(Collected data entries)
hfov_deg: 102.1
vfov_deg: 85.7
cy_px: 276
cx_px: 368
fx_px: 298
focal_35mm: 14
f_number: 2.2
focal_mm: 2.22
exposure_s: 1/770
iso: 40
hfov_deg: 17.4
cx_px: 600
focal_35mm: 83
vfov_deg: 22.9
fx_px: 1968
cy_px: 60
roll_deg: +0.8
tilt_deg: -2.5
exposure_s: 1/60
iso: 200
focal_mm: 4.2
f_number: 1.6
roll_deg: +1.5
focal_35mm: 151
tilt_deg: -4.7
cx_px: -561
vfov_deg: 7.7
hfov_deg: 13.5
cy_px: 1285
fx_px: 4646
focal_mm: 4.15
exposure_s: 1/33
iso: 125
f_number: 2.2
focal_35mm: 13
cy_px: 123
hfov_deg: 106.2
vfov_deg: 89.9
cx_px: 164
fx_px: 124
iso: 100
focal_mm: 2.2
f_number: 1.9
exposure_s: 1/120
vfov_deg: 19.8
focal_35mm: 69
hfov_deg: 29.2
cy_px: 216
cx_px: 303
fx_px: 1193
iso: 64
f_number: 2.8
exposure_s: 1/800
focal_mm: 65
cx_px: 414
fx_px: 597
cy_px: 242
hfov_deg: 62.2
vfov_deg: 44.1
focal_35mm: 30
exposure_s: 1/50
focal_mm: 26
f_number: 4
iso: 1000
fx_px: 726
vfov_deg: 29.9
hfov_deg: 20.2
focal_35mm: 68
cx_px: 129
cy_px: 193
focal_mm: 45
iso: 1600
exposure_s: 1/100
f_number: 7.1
==
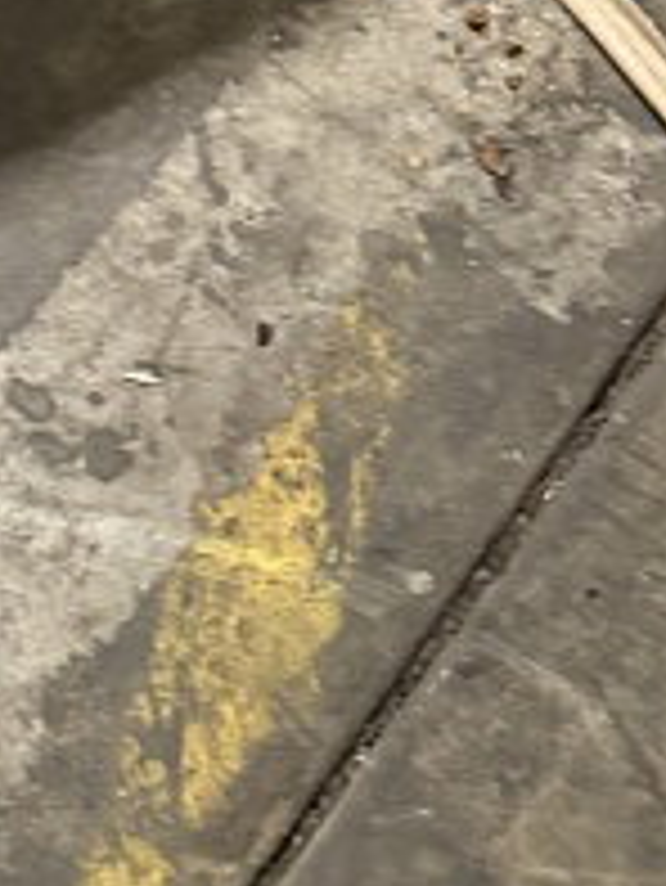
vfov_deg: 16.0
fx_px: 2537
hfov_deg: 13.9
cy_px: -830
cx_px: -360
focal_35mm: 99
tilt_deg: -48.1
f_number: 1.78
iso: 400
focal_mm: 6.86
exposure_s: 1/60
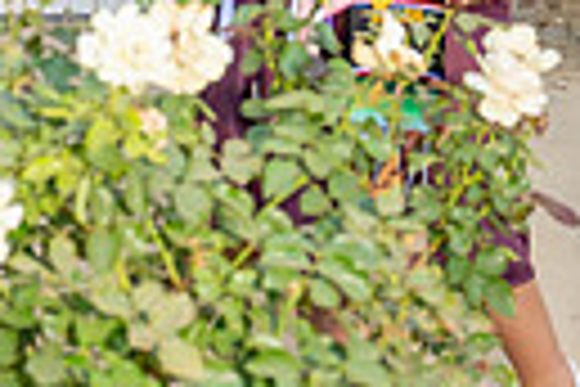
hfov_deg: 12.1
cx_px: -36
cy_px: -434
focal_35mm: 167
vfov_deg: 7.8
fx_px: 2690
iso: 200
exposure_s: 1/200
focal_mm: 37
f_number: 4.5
...
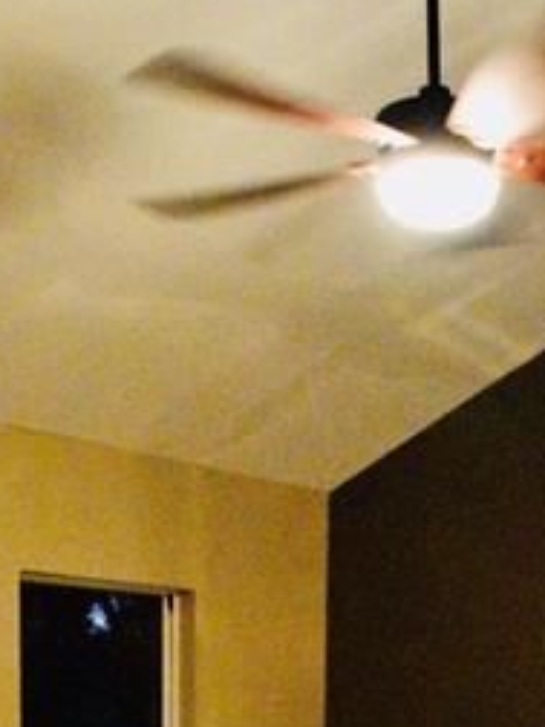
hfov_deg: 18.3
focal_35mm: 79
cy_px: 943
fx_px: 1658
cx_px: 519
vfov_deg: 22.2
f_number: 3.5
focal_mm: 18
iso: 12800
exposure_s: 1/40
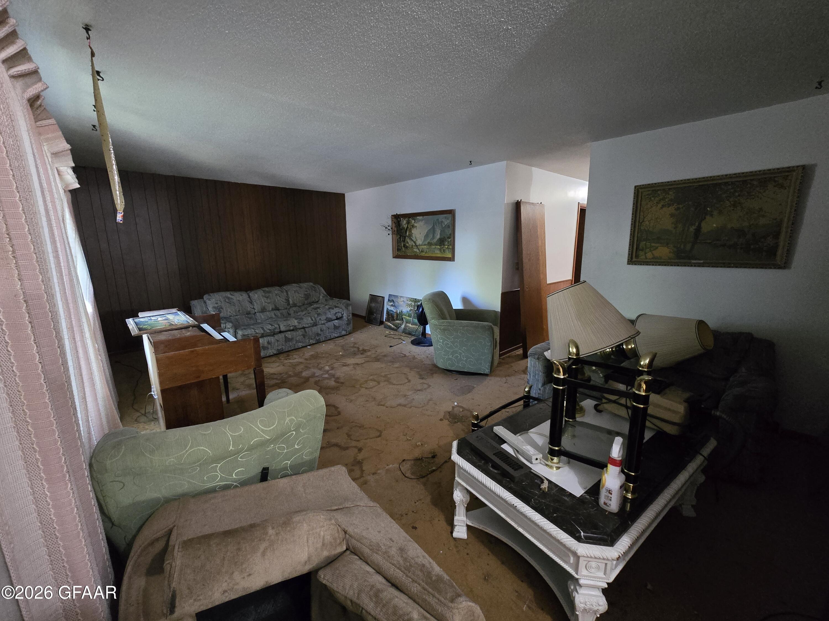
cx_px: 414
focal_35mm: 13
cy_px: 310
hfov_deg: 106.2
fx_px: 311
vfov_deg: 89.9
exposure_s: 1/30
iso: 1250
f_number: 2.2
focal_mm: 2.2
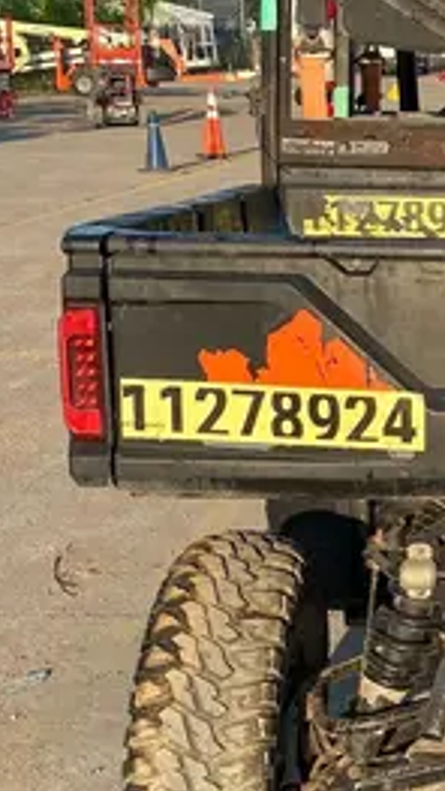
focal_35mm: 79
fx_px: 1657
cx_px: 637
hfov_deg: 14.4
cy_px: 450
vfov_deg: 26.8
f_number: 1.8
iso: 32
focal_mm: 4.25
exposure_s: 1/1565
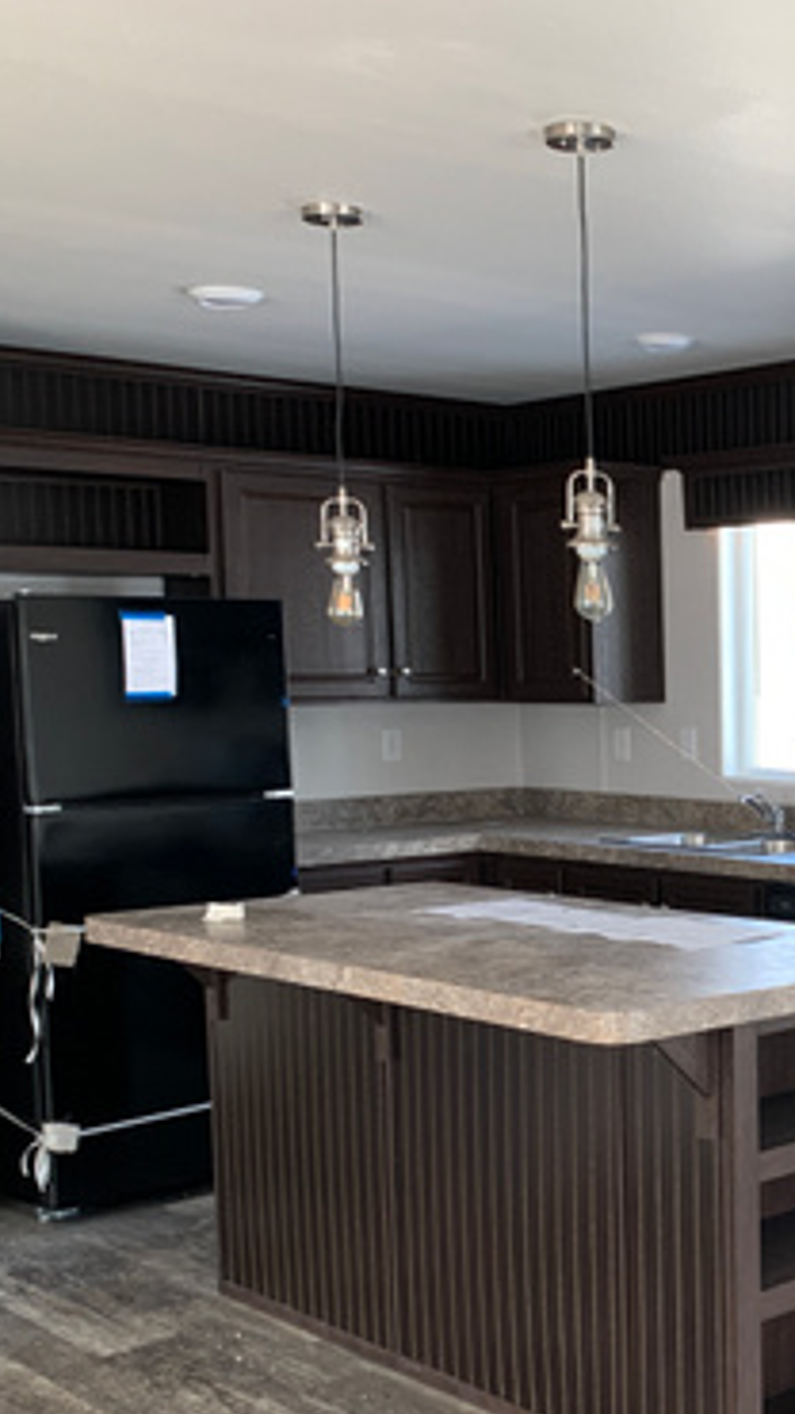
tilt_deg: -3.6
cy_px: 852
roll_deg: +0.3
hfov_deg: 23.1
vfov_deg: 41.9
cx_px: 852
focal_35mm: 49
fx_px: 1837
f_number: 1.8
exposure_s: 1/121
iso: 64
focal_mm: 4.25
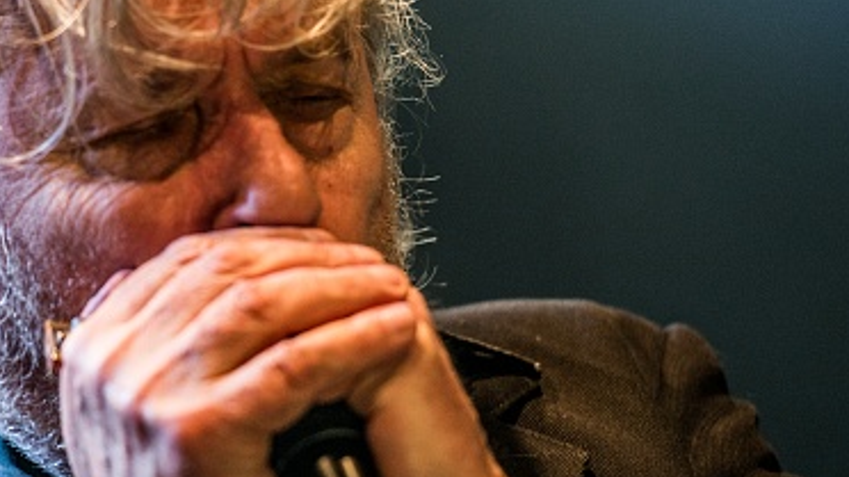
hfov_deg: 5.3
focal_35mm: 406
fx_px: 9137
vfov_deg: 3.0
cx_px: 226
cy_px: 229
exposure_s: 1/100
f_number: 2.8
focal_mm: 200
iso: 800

**Problem:**
Please give an exact copy of the lines above, beginning with the line containing "hfov_deg: 102.1" and running through the line containing "tilt_deg: -2.5", and of no other lines.

**Written solution:**
hfov_deg: 102.1
vfov_deg: 85.7
cy_px: 276
cx_px: 368
fx_px: 298
focal_35mm: 14
f_number: 2.2
focal_mm: 2.22
exposure_s: 1/770
iso: 40
hfov_deg: 17.4
cx_px: 600
focal_35mm: 83
vfov_deg: 22.9
fx_px: 1968
cy_px: 60
roll_deg: +0.8
tilt_deg: -2.5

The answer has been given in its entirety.